Using multi-scale and multi-model datasets for post-event assessment of wildfires

Between June and August 2022, the European Forest Fire Information System (EFFIS) reported more fires in Europe than in any other recent summer season. This is particularly true for Central Europe, where the largest forest fire in recent Czech history occurred in the German-Czech border region. With global warming and resulting longer dry periods, the length and severity of wildfire seasons in central Europe will likely increase. Therefore, easy to implement and cost-effective methods to assess wildfire damage and regeneration of the ecosystems are getting increasingly important. In this study we evaluated how different datasets obtained by uncrewed aerial system (UAS) can be incorporated with datasets obtained from the ground to describe the fire affected landscape. Thereby, multi-spectral 3D point clouds were derived from low-cost UAV laser scanning and using structure from motion (SfM) photogrammetry applied to RGB and multi-spectral imagery. The aerial datasets were combined with ground-based terrestrial and mobile laser scanning.

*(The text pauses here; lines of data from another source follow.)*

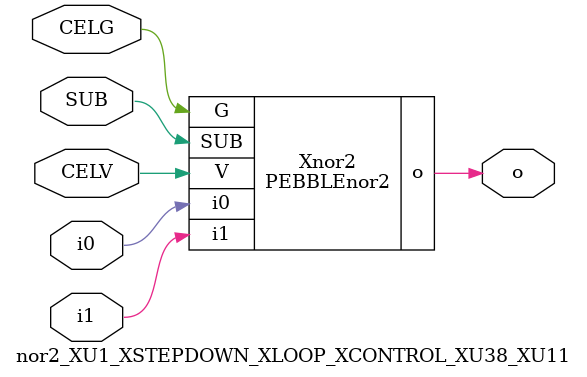
<source format=v>



module PEBBLEnor2 ( o, G, SUB, V, i0, i1 );

  input i0;
  input V;
  input i1;
  input G;
  output o;
  input SUB;
endmodule

//Celera Confidential Do Not Copy nor2_XU1_XSTEPDOWN_XLOOP_XCONTROL_XU38_XU11
//Celera Confidential Symbol Generator
//nor2
module nor2_XU1_XSTEPDOWN_XLOOP_XCONTROL_XU38_XU11 (CELV,CELG,i0,i1,o,SUB);
input CELV;
input CELG;
input i0;
input i1;
input SUB;
output o;

//Celera Confidential Do Not Copy nor2
PEBBLEnor2 Xnor2(
.V (CELV),
.i0 (i0),
.i1 (i1),
.o (o),
.SUB (SUB),
.G (CELG)
);
//,diesize,PEBBLEnor2

//Celera Confidential Do Not Copy Module End
//Celera Schematic Generator
endmodule

</source>
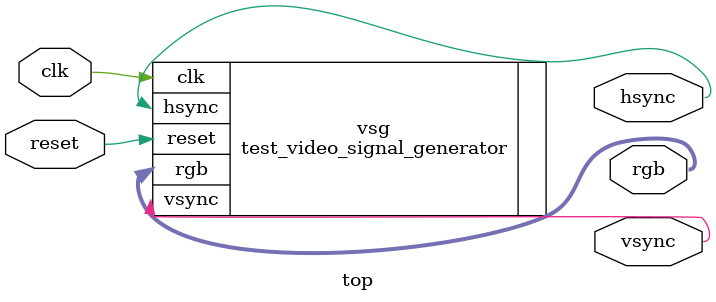
<source format=v>
`include "test_video_signal_generator.v"

module top (clk, reset, hsync, vsync, rgb);
    input wire clk, reset;
    output wire hsync, vsync;
    output wire [2:0] rgb;


    test_video_signal_generator vsg(
        .clk(clk),
        .reset(reset),
        .hsync(hsync),
        .vsync(vsync),
        .rgb(rgb)
    );

endmodule

</source>
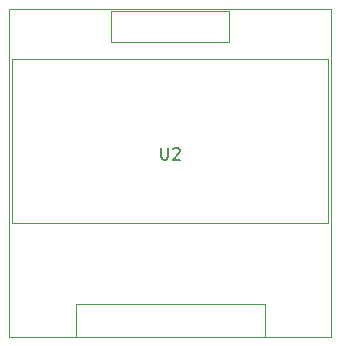
<source format=gbr>
%TF.GenerationSoftware,KiCad,Pcbnew,(5.1.8)-1*%
%TF.CreationDate,2021-01-27T21:30:17-05:00*%
%TF.ProjectId,ergo_60_case,6572676f-5f36-4305-9f63-6173652e6b69,rev?*%
%TF.SameCoordinates,Original*%
%TF.FileFunction,Legend,Top*%
%TF.FilePolarity,Positive*%
%FSLAX46Y46*%
G04 Gerber Fmt 4.6, Leading zero omitted, Abs format (unit mm)*
G04 Created by KiCad (PCBNEW (5.1.8)-1) date 2021-01-27 21:30:17*
%MOMM*%
%LPD*%
G01*
G04 APERTURE LIST*
%ADD10C,0.120000*%
%ADD11C,0.150000*%
G04 APERTURE END LIST*
D10*
%TO.C,U2*%
X214000000Y-143100000D02*
X198000000Y-143100000D01*
X198000000Y-143100000D02*
X198000000Y-145900000D01*
X214000000Y-145900000D02*
X214000000Y-143100000D01*
X219350000Y-136270000D02*
X219350000Y-122370000D01*
X219350000Y-122370000D02*
X192650000Y-122370000D01*
X201000000Y-118300000D02*
X201000000Y-120900000D01*
X211000000Y-120900000D02*
X201000000Y-120900000D01*
X211000000Y-118300000D02*
X211000000Y-120900000D01*
X201000000Y-118300000D02*
X211000000Y-118300000D01*
X192650000Y-136270000D02*
X192650000Y-122370000D01*
X192350000Y-145900000D02*
X192350000Y-118100000D01*
X219650000Y-145900000D02*
X192350000Y-145900000D01*
X219650000Y-118100000D02*
X219650000Y-145900000D01*
X192350000Y-118100000D02*
X219650000Y-118100000D01*
X219350000Y-136270000D02*
X192650000Y-136270000D01*
D11*
X205258095Y-129876380D02*
X205258095Y-130685904D01*
X205305714Y-130781142D01*
X205353333Y-130828761D01*
X205448571Y-130876380D01*
X205639047Y-130876380D01*
X205734285Y-130828761D01*
X205781904Y-130781142D01*
X205829523Y-130685904D01*
X205829523Y-129876380D01*
X206258095Y-129971619D02*
X206305714Y-129924000D01*
X206400952Y-129876380D01*
X206639047Y-129876380D01*
X206734285Y-129924000D01*
X206781904Y-129971619D01*
X206829523Y-130066857D01*
X206829523Y-130162095D01*
X206781904Y-130304952D01*
X206210476Y-130876380D01*
X206829523Y-130876380D01*
%TD*%
M02*

</source>
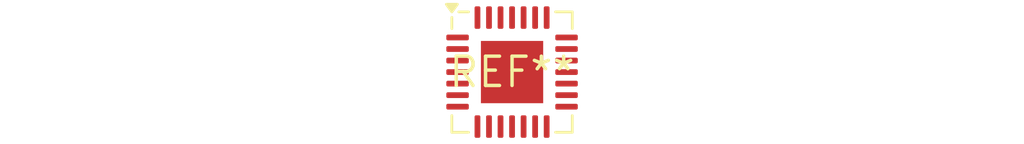
<source format=kicad_pcb>
(kicad_pcb (version 20240108) (generator pcbnew)

  (general
    (thickness 1.6)
  )

  (paper "A4")
  (layers
    (0 "F.Cu" signal)
    (31 "B.Cu" signal)
    (32 "B.Adhes" user "B.Adhesive")
    (33 "F.Adhes" user "F.Adhesive")
    (34 "B.Paste" user)
    (35 "F.Paste" user)
    (36 "B.SilkS" user "B.Silkscreen")
    (37 "F.SilkS" user "F.Silkscreen")
    (38 "B.Mask" user)
    (39 "F.Mask" user)
    (40 "Dwgs.User" user "User.Drawings")
    (41 "Cmts.User" user "User.Comments")
    (42 "Eco1.User" user "User.Eco1")
    (43 "Eco2.User" user "User.Eco2")
    (44 "Edge.Cuts" user)
    (45 "Margin" user)
    (46 "B.CrtYd" user "B.Courtyard")
    (47 "F.CrtYd" user "F.Courtyard")
    (48 "B.Fab" user)
    (49 "F.Fab" user)
    (50 "User.1" user)
    (51 "User.2" user)
    (52 "User.3" user)
    (53 "User.4" user)
    (54 "User.5" user)
    (55 "User.6" user)
    (56 "User.7" user)
    (57 "User.8" user)
    (58 "User.9" user)
  )

  (setup
    (pad_to_mask_clearance 0)
    (pcbplotparams
      (layerselection 0x00010fc_ffffffff)
      (plot_on_all_layers_selection 0x0000000_00000000)
      (disableapertmacros false)
      (usegerberextensions false)
      (usegerberattributes false)
      (usegerberadvancedattributes false)
      (creategerberjobfile false)
      (dashed_line_dash_ratio 12.000000)
      (dashed_line_gap_ratio 3.000000)
      (svgprecision 4)
      (plotframeref false)
      (viasonmask false)
      (mode 1)
      (useauxorigin false)
      (hpglpennumber 1)
      (hpglpenspeed 20)
      (hpglpendiameter 15.000000)
      (dxfpolygonmode false)
      (dxfimperialunits false)
      (dxfusepcbnewfont false)
      (psnegative false)
      (psa4output false)
      (plotreference false)
      (plotvalue false)
      (plotinvisibletext false)
      (sketchpadsonfab false)
      (subtractmaskfromsilk false)
      (outputformat 1)
      (mirror false)
      (drillshape 1)
      (scaleselection 1)
      (outputdirectory "")
    )
  )

  (net 0 "")

  (footprint "TQFN-28-1EP_5x5mm_P0.5mm_EP2.7x2.7mm" (layer "F.Cu") (at 0 0))

)

</source>
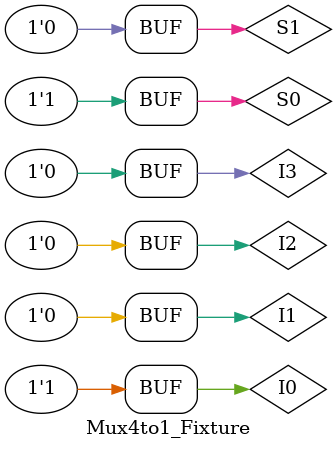
<source format=v>
`timescale 1ns / 1ps


module Mux4to1_Fixture;

	// Inputs
	reg I0;
	reg I1;
	reg I2;
	reg I3;
	reg S0;
	reg S1;

	// Outputs
	wire outputt;

	// Instantiate the Unit Under Test (UUT)
	Mux4to1_LM_19101664 uut (
		.I0(I0), 
		.I1(I1), 
		.I2(I2), 
		.I3(I3), 
		.S0(S0), 
		.S1(S1), 
		.outputt(outputt)
	);

	initial begin
		// Initialize Inputs
		I0 = 1;
		I1 = 0;
		I2 = 0;
		I3 = 0;
		S0 = 0;
		S1 = 0;
		#100;
        
		// Add stimulus here

		I0 = 0;
		I1 = 0;
		I2 = 0;
		I3 = 1;
		S0 = 1;
		S1 = 1;
		#100;
        
		I0 = 0;
		I1 = 0;
		I2 = 1;
		I3 = 0;
		S0 = 0;
		S1 = 1;
		#100;
      I0 = 0;
		I1 = 1;
		I2 = 0;
		I3 = 0;
		S0 = 1;
		S1 = 0;
		#100;
		I0 = 1;
		I1 = 0;
		I2 = 0;
		I3 = 0;
		S0 = 1;
		S1 = 0;
		#100;
        
	end
      
endmodule


</source>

The datasets were acquired in several surveys following the forest fire event in the German part of the National park Saxonian/Bohemian Switzerland.

Initial results show the potential of UAS-based sensing for efficient mapping of a burned area with a high resolution (600-1000 pts/m²). The combination of point clouds from UAS-based laser scanning and photogrammetry enables a detailed representation of the burned forest with different levels of fire damage (e.g., in still present canopy) when compared to the single datasets. The UAS based laser scanning data reveals higher noise compared to the SfM-based point clouds. However, the accuracy is still sufficient to improve the quality of orthomosaics in densely vegetated areas. In a next step, further investigations on data accuracy are conducted and automated point cloud fusion algorithms based on classified points are considered.